Aim: In the text about Kieren Perkins, please state which honor he received in the Australia Day Honours of 1993.

He broke over 40 Australian records during a career spanning from 1989 to 2000.

Perkins won two of the 16 gold medals Australia won at the 1992 and 1996 Olympic Games. He was one of 6 Australians to win gold medals at both of these Games. Perkins won 2 of the 3 swimming gold Australia won during this time. There was a mythology in Australia with the 1500 m freestyle that Perkins revived and brought into modern times. Australian swimmers won Olympic gold in the 1500 m from 1956 to 1964 but nothing for 28 years until Perkins broke the drought. In fact, Australia has won the event more times than any other nation.

==Honours==
In the Australia Day Honours of 1993, Perkins was awarded the Medal of the Order of Australia (OAM).

==Awards==
Perkins was named 1992 Young Australian of the Year.
Also named an Australian Living Treasure, he was inducted into the Sport Australia Hall of Fame in 2002. In 2009 Perkins was inducted into the Queensland Sport Hall of Fame. Also in 2009 as part of the Q150 celebrations, Kieren Perkins was announced as one of the Q150 Icons of Queensland for his role as a "sports legend".
Perkins was awarded an honorary degree by the University of Queensland.

==Post-swimming career==
Since his retirement, he claims to have not even recreationally swum due to a bad back. Professionally, he has occasionally worked in the broadcast media. He joined National Australia Bank in 2009. Perkins was part of the team that conducted a review of the Australian swimming team at the 2012 Olympics.
In November 2020, Perkins was appointed as President of Swimming Australia.

Stored records
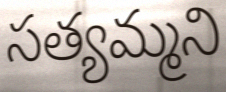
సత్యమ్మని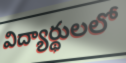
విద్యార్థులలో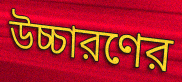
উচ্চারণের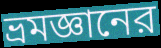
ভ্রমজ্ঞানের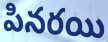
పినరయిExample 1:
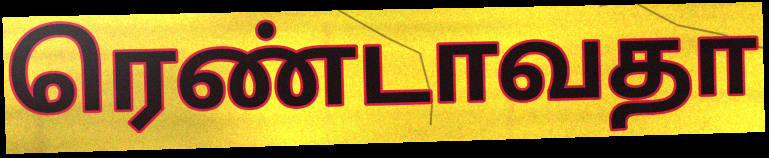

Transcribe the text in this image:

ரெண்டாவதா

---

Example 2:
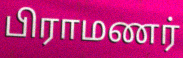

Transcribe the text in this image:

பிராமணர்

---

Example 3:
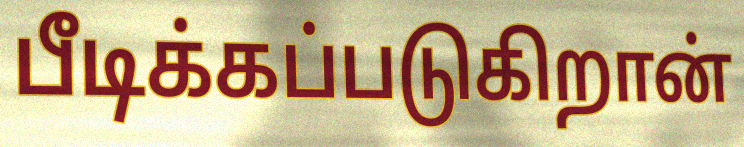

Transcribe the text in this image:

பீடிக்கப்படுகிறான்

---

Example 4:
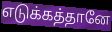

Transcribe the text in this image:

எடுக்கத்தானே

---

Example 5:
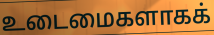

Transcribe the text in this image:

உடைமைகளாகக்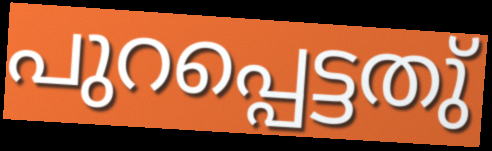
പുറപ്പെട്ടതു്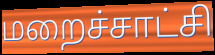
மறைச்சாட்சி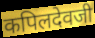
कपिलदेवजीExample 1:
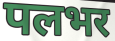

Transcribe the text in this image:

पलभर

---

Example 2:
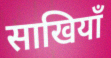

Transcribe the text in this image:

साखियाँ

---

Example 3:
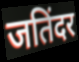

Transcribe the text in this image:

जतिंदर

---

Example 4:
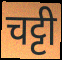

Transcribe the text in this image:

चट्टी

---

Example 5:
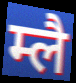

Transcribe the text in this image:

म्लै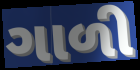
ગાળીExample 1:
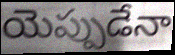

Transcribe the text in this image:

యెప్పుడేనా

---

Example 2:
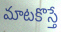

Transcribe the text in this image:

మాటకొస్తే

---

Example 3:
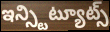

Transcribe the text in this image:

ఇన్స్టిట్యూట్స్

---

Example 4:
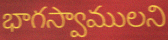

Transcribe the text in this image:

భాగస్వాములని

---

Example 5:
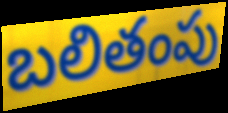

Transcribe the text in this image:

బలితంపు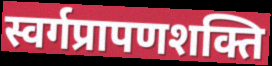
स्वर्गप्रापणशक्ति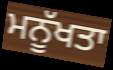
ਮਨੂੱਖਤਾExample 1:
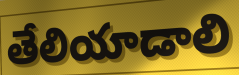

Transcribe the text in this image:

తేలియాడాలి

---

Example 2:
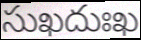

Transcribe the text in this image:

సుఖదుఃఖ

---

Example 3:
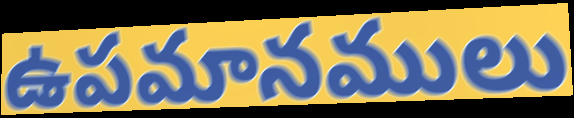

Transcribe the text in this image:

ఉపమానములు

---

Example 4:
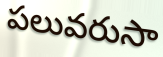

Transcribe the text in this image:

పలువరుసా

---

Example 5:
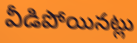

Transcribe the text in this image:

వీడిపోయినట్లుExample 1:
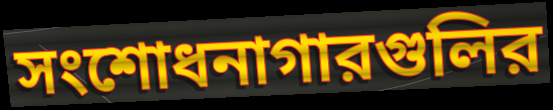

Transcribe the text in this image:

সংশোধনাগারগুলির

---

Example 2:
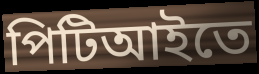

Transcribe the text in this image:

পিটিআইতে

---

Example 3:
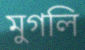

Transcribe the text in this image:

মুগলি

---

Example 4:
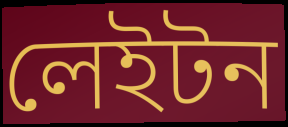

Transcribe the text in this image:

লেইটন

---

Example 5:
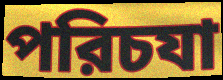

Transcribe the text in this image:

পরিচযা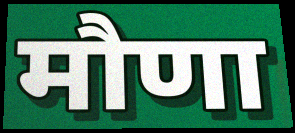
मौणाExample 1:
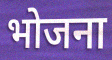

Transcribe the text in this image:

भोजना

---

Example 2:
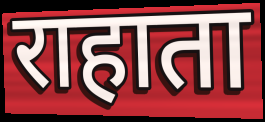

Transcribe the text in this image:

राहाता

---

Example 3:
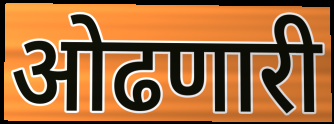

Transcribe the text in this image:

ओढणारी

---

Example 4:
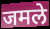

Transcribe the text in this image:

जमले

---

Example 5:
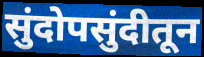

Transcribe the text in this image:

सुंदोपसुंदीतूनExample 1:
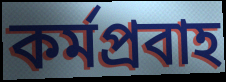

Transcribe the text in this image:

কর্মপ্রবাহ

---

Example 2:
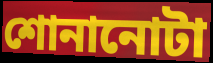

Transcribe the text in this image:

Task answer: The Medal of the Order of Australia (OAM).